経営を支える
社員の良識とオーナーシップ

 ちなみにソニックガーデンはコアタイムなしの完全フレックスタイム制だ。このスタイルならば勤怠管理は必要ない。しかし、いくら自由でも夜間しか仕事をしない社員はいない。なぜならチームでパフォーマンスを最大化するという意識が共有されているので、他の社員やクライアントとコミュニケーションできる時間帯に勤務するのが当たり前になっているからだ。その上で、幼稚園の送迎や通院・付き添いなど、各自の事情を踏まえて補完し合い、協力する体制が整っている。

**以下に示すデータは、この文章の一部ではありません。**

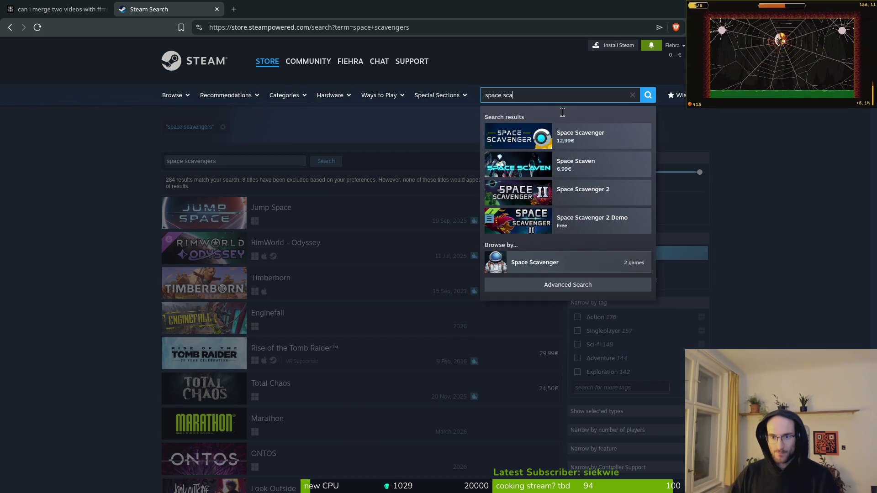
click(583, 199)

 また、本社オフィスは廃止したものの、社員の仕事場として「ワークプレイス」という制度を設けている。

 「自宅だと家族がいて仕事がしにくい、集中できないといった場合は、自宅から通いやすい場所に仕事場を借りてよいことになっています。その一つ、自由が丘(東京世田谷区)の『ワークプレイス』はマンションタイプで、冷蔵庫やデスクなど必要な備品類も会社の負担で揃えてあり、複数の社員が利用しています。借りる場所や賃料に制限はありませんが、会社が出す補助金の範囲内に収まっているようです」

 こうした場合、経費や補助金は限度額いっぱいまで使いたくなるのが人情かもしれない。しかし、社員への情報開示が徹底している同社ではそうはならない。経費や補助金が増えれば会社の利益が減り、利益が減ればボーナスが減ることが周知されているからだ。ルールや規制で縛るのではなく、各自の良識やオーナーシップに任されているのがソニックガーデンのマネジメントの大きな特徴と言えるだろう。